重建一个填补空白的data.frame答案

【问题标题】：Recontructing a data.frame with gaps filled重建一个填补空白的data.frame
【发布时间】：2014-11-22 01:49:23
【问题描述】：

我对 R 很陌生，正在做一个需要帮助的项目。

我有一个包含一年数据的 CSV 文件。但是，时间序列中存在一些差距，我需要它每半小时均匀分布（每天 48 行乘以一年中的 365 天，全年将产生 17520 行数据）。间隔从1个半小时到几天不等。这些缺失的时间戳不存在行。因此，我使用了其他一些论坛帖子来帮助我制作一个脚本，将 CSV 导入 R，通过创建行使时间戳列具有正确的长度，然后将数据与新的时间戳列匹配。

但是，我有大约 3 打数据列来匹配新的时间戳，而我现在这样做的方式非常低效。截至目前，存在具有正确时间戳的 data.frame (newdata4)。然后，我在该框架中添加一个新列，其中包含来自 missing4 data.frame 的原始数据：

newdata4 <- as.data.frame(timestamp_corr)
newdata4$PAR_in_Avg <- missing4$PAR_in_Avg[pmatch(newdata4$timestamp_corr, missing4$timestamp)] # add data where there was an original timestamp
newdata4$PAR_in_Avg[is.na(newdata4$PAR_in_Avg)] <- -9999 # replace NAs with -9999

在此示例中，PAR_in_Avg 是原始 CSV 文件中的一列。这很好用。
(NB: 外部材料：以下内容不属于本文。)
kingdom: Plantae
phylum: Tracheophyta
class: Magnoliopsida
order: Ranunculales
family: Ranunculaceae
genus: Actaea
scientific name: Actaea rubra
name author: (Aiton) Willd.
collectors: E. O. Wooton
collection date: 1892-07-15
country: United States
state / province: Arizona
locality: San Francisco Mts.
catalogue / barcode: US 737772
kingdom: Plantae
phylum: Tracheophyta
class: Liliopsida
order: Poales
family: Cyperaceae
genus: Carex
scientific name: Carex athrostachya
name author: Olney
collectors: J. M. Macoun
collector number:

但是，为了将所有列都放入 newdata4，我一遍又一遍地重复这些行：

newdata4$PAR_in_Avg <- missing4$PAR_in_Avg[pmatch(newdata4$timestamp_corr, missing4$timestamp)] # add data where there was an original timestamp
newdata4$PAR_in_Avg[is.na(newdata4$PAR_in_Avg)] <- -9999 # replace NAs with -9999
newdata4$PAR_out_Avg <- missing4$PAR_out_Avg[pmatch(newdata4$timestamp_corr, missing4$timestamp)] # add data where there was an original timestamp
newdata4$PAR_out_Avg[is.na(newdata4$PAR_out_Avg)] <- -9999 # replace NAs with -9999
newdata4$Rn_meas_Avg <- missing4$Rn_meas_Avg[pmatch(newdata4$timestamp_corr, missing4$timestamp)] # add data where there was an original timestamp
newdata4$Rn_meas_Avg[is.na(newdata4$Rn_meas_Avg)] <- -9999 # replace NAs with -9999
newdata4$PYRA_CMP3_Avg <- missing4$PYRA_CMP3_Avg[pmatch(newdata4$timestamp_corr, missing4$timestamp)] # add data where there was an original timestamp
newdata4$PYRA_CMP3_Avg[is.na(newdata4$PYRA_CMP3_Avg)] <- -9999 # replace NAs with -9999
newdata4$G_1_Avg <- missing4$G_1_Avg[pmatch(newdata4$timestamp_corr, missing4$timestamp)] # add data where there was an original timestamp
newdata4$G_1_Avg[is.na(newdata4$G_1_Avg)] <- -9999 # replace NAs with -9999
newdata4$G_2_Avg <- missing4$G_2_Avg[pmatch(newdata4$timestamp_corr, missing4$timestamp)] # add data where there was an original timestamp
newdata4$G_2_Avg[is.na(newdata4$G_2_Avg)] <- -9999 # replace NAs with -9999
newdata4$G_3_Avg <- missing4$G_3_Avg[pmatch(newdata4$timestamp_corr, missing4$timestamp)] # add data where there was an original timestamp
newdata4$G_3_Avg[is.na(newdata4$G_3_Avg)] <- -9999 # replace NAs with -9999
newdata4$G_4_Avg <- missing4$G_4_Avg[pmatch(newdata4$timestamp_corr, missing4$timestamp)] # add data where there was an original timestamp
newdata4$G_4_Avg[is.na(newdata4$G_4_Avg)] <- -9999 # replace NAs with -9999

这是不可持续的，因为我必须在其他网站和其他年份（每个都有不同的列标题）这样做。理想情况下，我希望 R 读取此 CSV 文件的第一行以确定有多少列，然后在构建新的时间序列后使用 pmatch 将每一列添加回来。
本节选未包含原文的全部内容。